Lexus announced in late 2021 that it was working on the spiritual successor to the LFA. Its arrival is still a few years away, but a recent trademark filing suggests the luxury brand could be solidifying its plans for the model. Toyota Motor Corporation filed a new trademark application for the “LFA” word mark in August with the US Patent and Trademark Office.
It’s far too early to know with certainty what Lexus will call its new supercar. When the automaker teased it nearly two years ago, it called it the Lexus Electrified Sport, which isn’t an exciting name. LFA seems like a better fit, but the recent filing could also be a move from Toyota to protect its intellectual property. Lexus may never use the name again.
Gallery: Lexus electric hypercar teasers
Regardless of the badge and name, Lexus did provide some preliminary specs about the battery-electric vehicle that will be slathered in “the secret sauce” derived from the development of the LFA. The successor will go from 0 to 62 miles per hour in the low two-second range while offering a maximum driving distance of over 435 miles.
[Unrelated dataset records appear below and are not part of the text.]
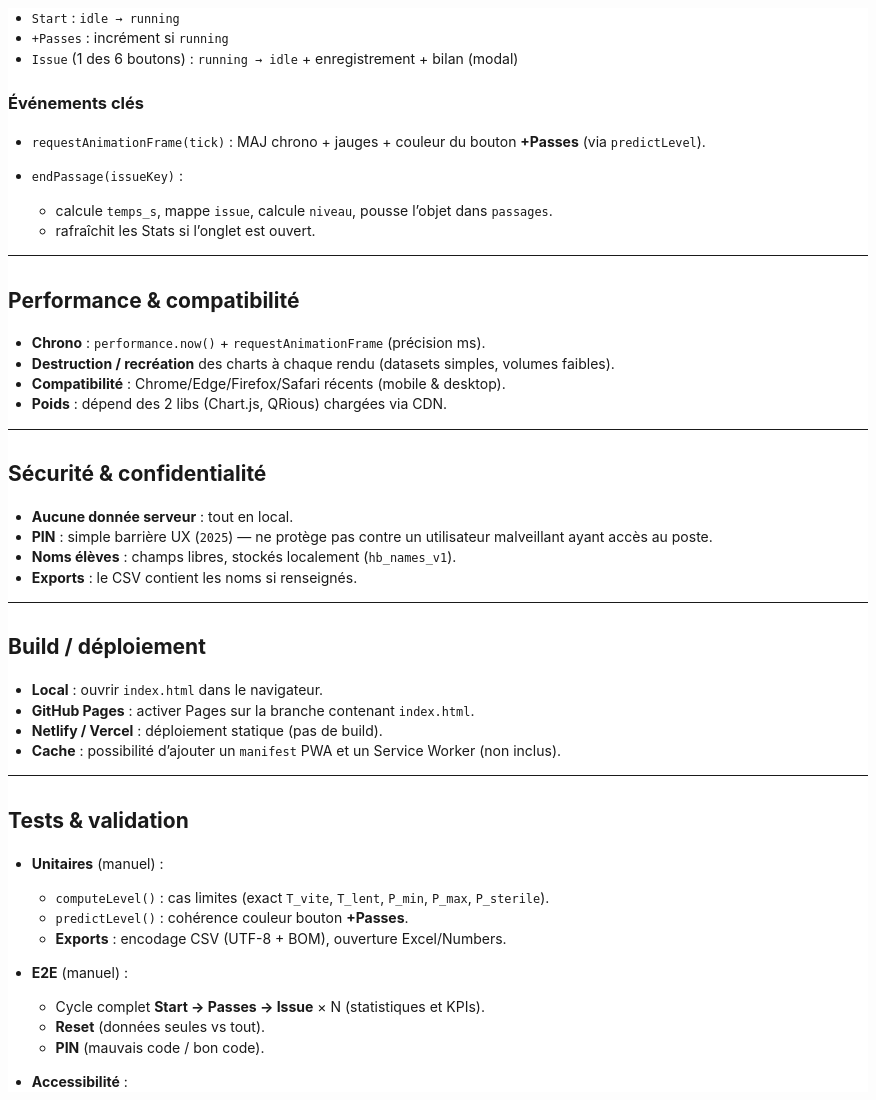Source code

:   * `Start` : `idle → running`
  * `+Passes` : incrément si `running`
  * `Issue` (1 des 6 boutons) : `running → idle` + enregistrement + bilan (modal)

### Événements clés

* `requestAnimationFrame(tick)` : MAJ chrono + jauges + couleur du bouton **+Passes** (via `predictLevel`).
* `endPassage(issueKey)` :

  * calcule `temps_s`, mappe `issue`, calcule `niveau`, pousse l’objet dans `passages`.
  * rafraîchit les Stats si l’onglet est ouvert.

---

## Performance & compatibilité

* **Chrono** : `performance.now()` + `requestAnimationFrame` (précision ms).
* **Destruction / recréation** des charts à chaque rendu (datasets simples, volumes faibles).
* **Compatibilité** : Chrome/Edge/Firefox/Safari récents (mobile & desktop).
* **Poids** : dépend des 2 libs (Chart.js, QRious) chargées via CDN.

---

## Sécurité & confidentialité

* **Aucune donnée serveur** : tout en local.
* **PIN** : simple barrière UX (`2025`) — ne protège pas contre un utilisateur malveillant ayant accès au poste.
* **Noms élèves** : champs libres, stockés localement (`hb_names_v1`).
* **Exports** : le CSV contient les noms si renseignés.

---

## Build / déploiement

* **Local** : ouvrir `index.html` dans le navigateur.
* **GitHub Pages** : activer Pages sur la branche contenant `index.html`.
* **Netlify / Vercel** : déploiement statique (pas de build).
* **Cache** : possibilité d’ajouter un `manifest` PWA et un Service Worker (non inclus).

---

## Tests & validation

* **Unitaires** (manuel) :

  * `computeLevel()` : cas limites (exact `T_vite`, `T_lent`, `P_min`, `P_max`, `P_sterile`).
  * `predictLevel()` : cohérence couleur bouton **+Passes**.
  * **Exports** : encodage CSV (UTF-8 + BOM), ouverture Excel/Numbers.
* **E2E** (manuel) :

  * Cycle complet **Start → Passes → Issue** × N (statistiques et KPIs).
  * **Reset** (données seules vs tout).
  * **PIN** (mauvais code / bon code).
* **Accessibilité** :
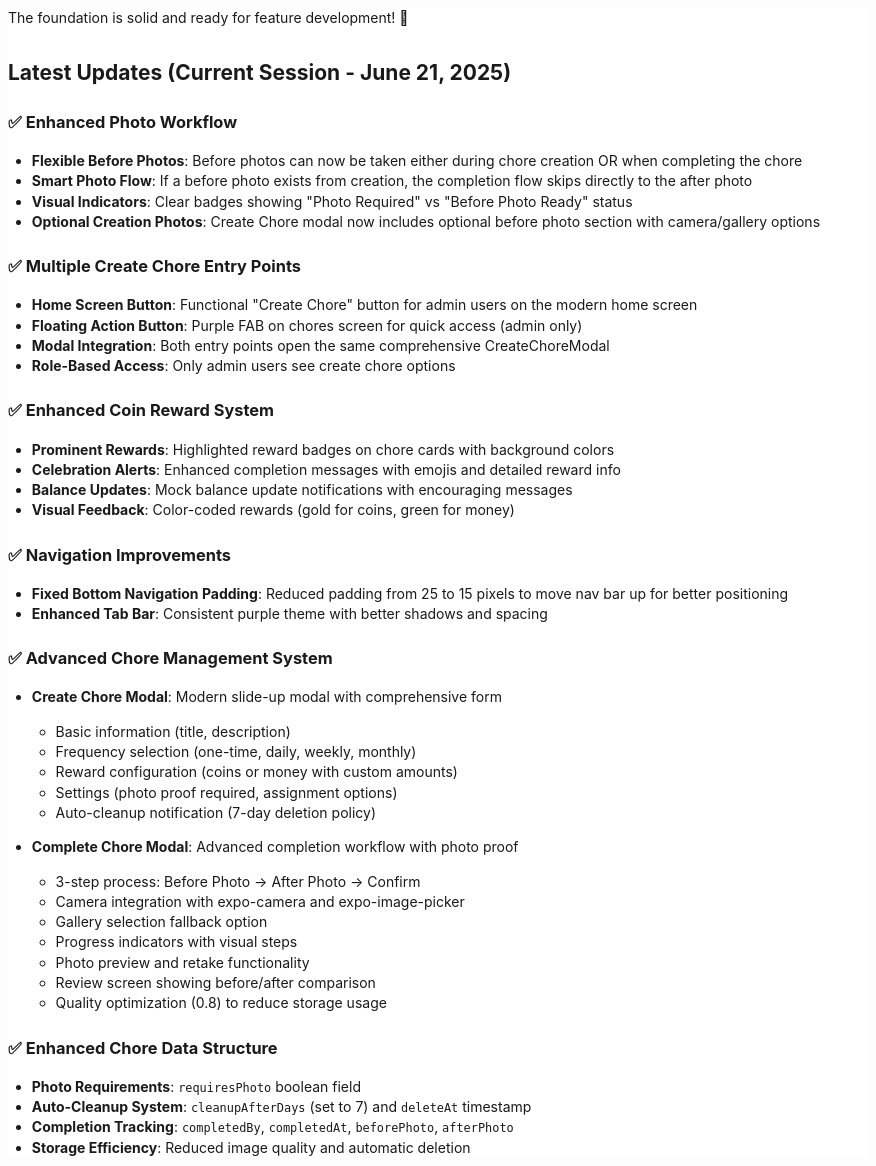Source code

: The foundation is solid and ready for feature development! 🚀 

## Latest Updates (Current Session - June 21, 2025)

### ✅ **Enhanced Photo Workflow**
- **Flexible Before Photos**: Before photos can now be taken either during chore creation OR when completing the chore
- **Smart Photo Flow**: If a before photo exists from creation, the completion flow skips directly to the after photo
- **Visual Indicators**: Clear badges showing "Photo Required" vs "Before Photo Ready" status
- **Optional Creation Photos**: Create Chore modal now includes optional before photo section with camera/gallery options

### ✅ **Multiple Create Chore Entry Points**
- **Home Screen Button**: Functional "Create Chore" button for admin users on the modern home screen
- **Floating Action Button**: Purple FAB on chores screen for quick access (admin only)
- **Modal Integration**: Both entry points open the same comprehensive CreateChoreModal
- **Role-Based Access**: Only admin users see create chore options

### ✅ **Enhanced Coin Reward System**
- **Prominent Rewards**: Highlighted reward badges on chore cards with background colors
- **Celebration Alerts**: Enhanced completion messages with emojis and detailed reward info
- **Balance Updates**: Mock balance update notifications with encouraging messages
- **Visual Feedback**: Color-coded rewards (gold for coins, green for money)

### ✅ Navigation Improvements
- **Fixed Bottom Navigation Padding**: Reduced padding from 25 to 15 pixels to move nav bar up for better positioning
- **Enhanced Tab Bar**: Consistent purple theme with better shadows and spacing

### ✅ Advanced Chore Management System
- **Create Chore Modal**: Modern slide-up modal with comprehensive form
  - Basic information (title, description)  
  - Frequency selection (one-time, daily, weekly, monthly)
  - Reward configuration (coins or money with custom amounts)
  - Settings (photo proof required, assignment options)
  - Auto-cleanup notification (7-day deletion policy)

- **Complete Chore Modal**: Advanced completion workflow with photo proof
  - 3-step process: Before Photo → After Photo → Confirm
  - Camera integration with expo-camera and expo-image-picker
  - Gallery selection fallback option
  - Progress indicators with visual steps
  - Photo preview and retake functionality
  - Review screen showing before/after comparison
  - Quality optimization (0.8) to reduce storage usage

### ✅ Enhanced Chore Data Structure
- **Photo Requirements**: `requiresPhoto` boolean field
- **Auto-Cleanup System**: `cleanupAfterDays` (set to 7) and `deleteAt` timestamp
- **Completion Tracking**: `completedBy`, `completedAt`, `beforePhoto`, `afterPhoto`
- **Storage Efficiency**: Reduced image quality and automatic deletion
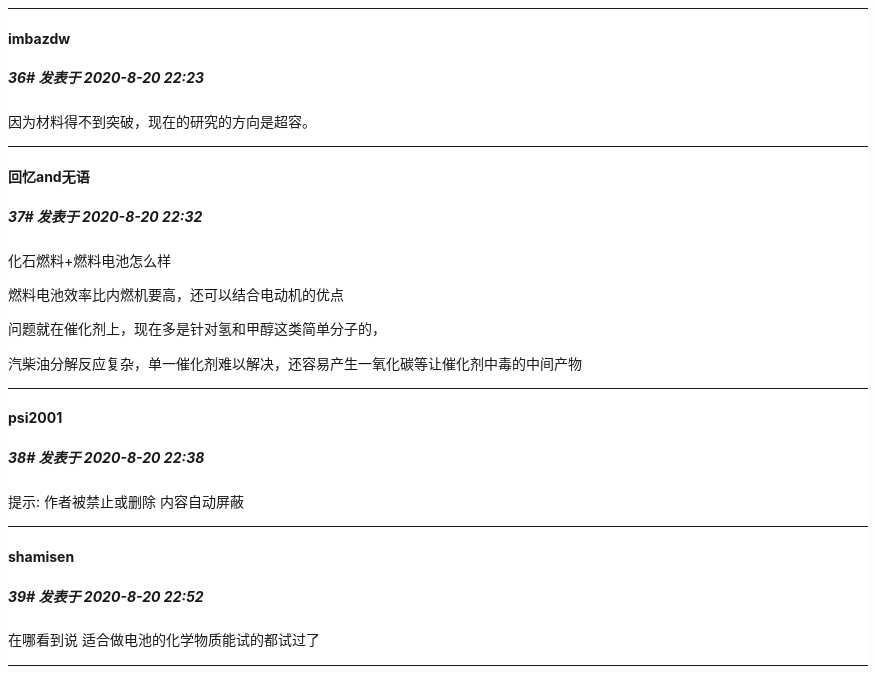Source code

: 




*****

####  imbazdw  
##### 36#       发表于 2020-8-20 22:23




因为材料得不到突破，现在的研究的方向是超容。







*****

####  回忆and无语  
##### 37#       发表于 2020-8-20 22:32




化石燃料+燃料电池怎么样

燃料电池效率比内燃机要高，还可以结合电动机的优点

问题就在催化剂上，现在多是针对氢和甲醇这类简单分子的，

汽柴油分解反应复杂，单一催化剂难以解决，还容易产生一氧化碳等让催化剂中毒的中间产物







*****

####  psi2001  
##### 38#       发表于 2020-8-20 22:38

提示: 作者被禁止或删除 内容自动屏蔽



*****

####  shamisen  
##### 39#       发表于 2020-8-20 22:52




在哪看到说 适合做电池的化学物质能试的都试过了 







*****
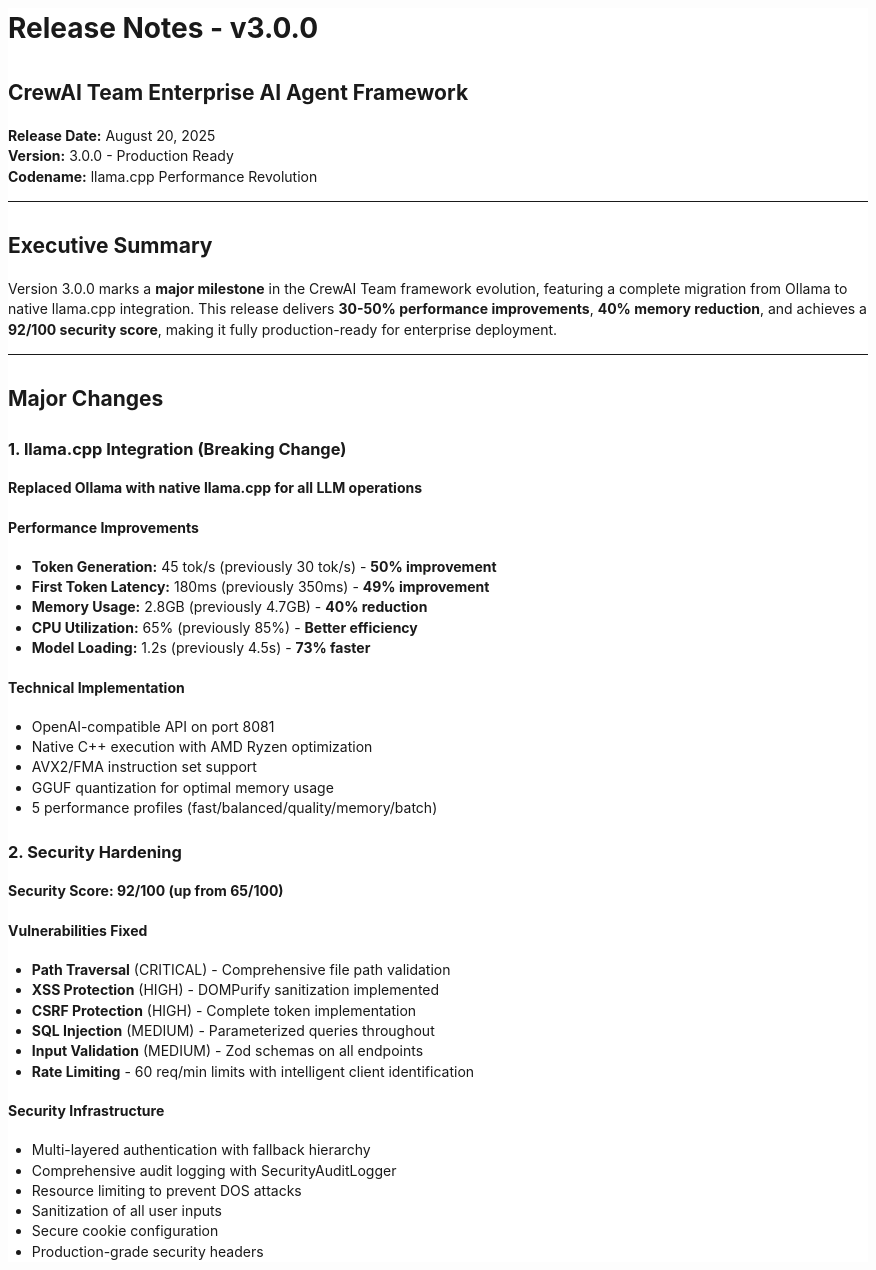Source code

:# Release Notes - v3.0.0

## CrewAI Team Enterprise AI Agent Framework
**Release Date:** August 20, 2025  
**Version:** 3.0.0 - Production Ready  
**Codename:** llama.cpp Performance Revolution  

---

## Executive Summary

Version 3.0.0 marks a **major milestone** in the CrewAI Team framework evolution, featuring a complete migration from Ollama to native llama.cpp integration. This release delivers **30-50% performance improvements**, **40% memory reduction**, and achieves a **92/100 security score**, making it fully production-ready for enterprise deployment.

---

## Major Changes

### 1. llama.cpp Integration (Breaking Change)
**Replaced Ollama with native llama.cpp for all LLM operations**

#### Performance Improvements
- **Token Generation:** 45 tok/s (previously 30 tok/s) - **50% improvement**
- **First Token Latency:** 180ms (previously 350ms) - **49% improvement**  
- **Memory Usage:** 2.8GB (previously 4.7GB) - **40% reduction**
- **CPU Utilization:** 65% (previously 85%) - **Better efficiency**
- **Model Loading:** 1.2s (previously 4.5s) - **73% faster**

#### Technical Implementation
- OpenAI-compatible API on port 8081
- Native C++ execution with AMD Ryzen optimization
- AVX2/FMA instruction set support
- GGUF quantization for optimal memory usage
- 5 performance profiles (fast/balanced/quality/memory/batch)

### 2. Security Hardening
**Security Score: 92/100 (up from 65/100)**

#### Vulnerabilities Fixed
- **Path Traversal** (CRITICAL) - Comprehensive file path validation
- **XSS Protection** (HIGH) - DOMPurify sanitization implemented
- **CSRF Protection** (HIGH) - Complete token implementation
- **SQL Injection** (MEDIUM) - Parameterized queries throughout
- **Input Validation** (MEDIUM) - Zod schemas on all endpoints
- **Rate Limiting** - 60 req/min limits with intelligent client identification

#### Security Infrastructure
- Multi-layered authentication with fallback hierarchy
- Comprehensive audit logging with SecurityAuditLogger
- Resource limiting to prevent DOS attacks
- Sanitization of all user inputs
- Secure cookie configuration
- Production-grade security headers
It’ll feature steer-by-wire, torque vectoring, and carbon fibre.
Lexus will engineer the car to accommodate solid-state batteries, but Toyota won’t begin installing them in vehicles until 2025. And they’ll initially go in a hybrid, not a BEV. The automaker also didn’t specify the EV’s powertrain configuration, leaving an open question about whether it’ll have a single- or dual-motor setup with either rear- or all-wheel drive.
While Lexus will make the replacement LFA electric, it will keep one aspect of the combustion world – the manual transmission. Lexus could simulate the manual gearbox experience with software. The company will use carbon fibre as needed, and using in-house designed batteries gives engineers freedom in where to place them in the vehicle.
Rumours leading up to the reveal of the 2021 concept suggested the LFA replacement could pack a 937-horsepower plug-in hybrid V8 engine. That hasn’t materialised, but the automaker is working on a combustion-powered, road-legal version of the Toyota GR GT3 concept that will likely wear the Lexus badge. It was recently spotted testing at the race track.
That means two new performance vehicles are likely coming to the brand’s lineup that will need names, and LFR could be one of them. Lexus filed a trademark for that moniker in 2022, piquing our interest because of its similarities to LFA, but it was for Europe. Both defy the brand’s typical nomenclature, but we have no clear indication when they will go on sale.